This past Saturday, the Stanford team went to San Francisco for the Strong Homes Campaign Charrette hosted by the Neighborhood Empowerment Network. The objective of the charrette was to brainstorm solutions to different challenges people could face in the face of an earthquake in San Francisco. The event was a key milestone in our participation in the Strong Homes Campaign, as we collected the majority of the data needed for the final compilation of our deliverable, the earthquake resilience toolkit, through the event. Following the charrette, we are now trying to follow the project timeline we prepared earlier this quarter. Our first goal, which we accomplished this week, was to digitize the results, primarily the posters and backyard diagrams designed by the participants, of the charrette and share them with the NEN coordinators Daniel and Neftali. We now intend to get in contact with the NEN team soon in order to reflect on the results and discuss some ideas we may have for the final toolkit. Our biggest takeaway from the event was that literacy in survival techniques, not necessarily physical tools, is the most important asset a neighborhood could have to be well prepared to face a worst-case earthquake scenario. We hope to reflect this finding in our design for the toolkit.
What We Observed and Learned
Participating in last weekend’s charrette helped our team grow in multiple ways. First, going through the presentation that we gave regarding past disasters really helped us become more comfortable with sharing what we’ve learned to those who are invested in the wellbeing of Bay Area communities. And as we prepare for the expo at the D-School, going through the process of presenting as a team and refining the process of how we prepare our presentations gave us time to look back on our midterm presentation and address the areas that we felt were lacking. Second, interacting with the charrette participants helped us see how passionate community members are about building a more resilient San Francisco.
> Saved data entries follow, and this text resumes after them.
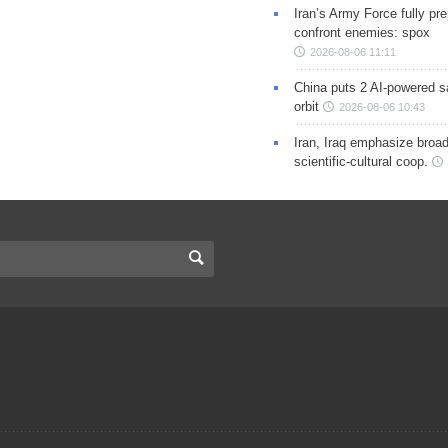
Iran’s Army Force fully pr
confront enemies: spox
2026-08-06 11:11
China puts 2 AI-powered sat
orbit
2026-08-06 10:43
Iran, Iraq emphasize broa
scientific-cultural coop.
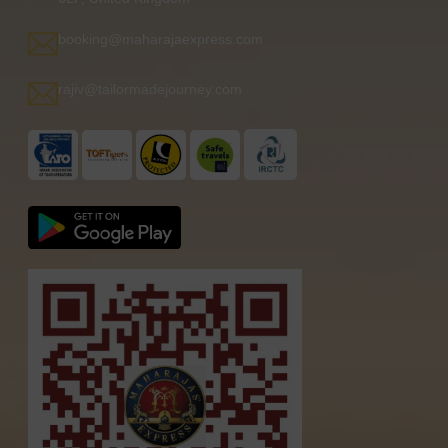
booking@maharajaexpress.com
rajiv@tailormadejourney.com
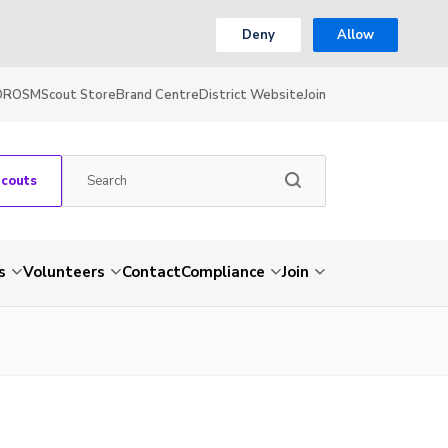
Deny
Allow
OR
OSM
Scout Store
Brand Centre
District Website
Join
Scouts
s
Volunteers
Contact
Compliance
Join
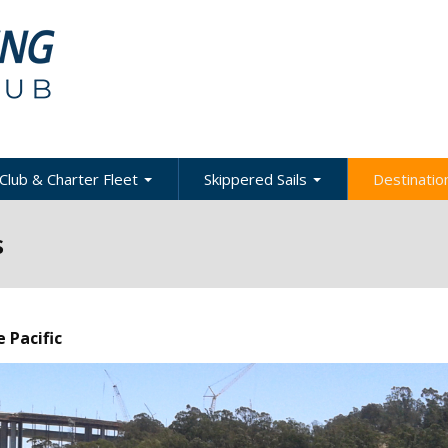
Club & Charter Fleet
Skippered Sails
Destination
ling
bout the Club
About Skippered Sails
About Desti
s
Sailing
bout the Fleet
Pricing
es &
Global Dest
oats & Rates
Private Events
Local & Reg
urses
Destination
harter Policies &
Corporate Regatta
 Pacific
efinitions
Challenge
Local Cruis
Member Resources
acht Club Programs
Additionally, Wednesday’s guest speaker helped us better appreciate NEN’s approach in building the toolkit. Our guest lecturer said that when helping people it is best to ‘come with humility and ask questions.’ This is exactly what NEN is doing in preparing this toolkit, and we are excited to be part of a team that is doing it in that way.
Critical Analysis/Moving Forward
We now run the challenge of making something out of the collection of info we have received, which comes in various formats. We need to digest this diverse set of data and display it in such a way that will be conducive to reaching out to communities and from then on developing the final toolkit. Throughout the data there are focuses on habit forming and supply stocking, as well as multiple considerations such as space, community cohesion, and socio economic differences that may affect recommendations. The most clear cut divisions were advice for pre-disaster awareness and post-disaster survival, with consideration made for the case in which no preparation was made. As we move forward we need to figure out the most intuitive way to condense these different considerations into a single report. This means pulling data from our different means (personal notes, group notes, maps from the mapping exercise) into our report. Our current plan is to read through the data, make a set of organizational categories, code the data through these categories, and finally condense these bits and pieces into a report. We may also want to think of graphic representations that may aid in communicating the results from the charrette.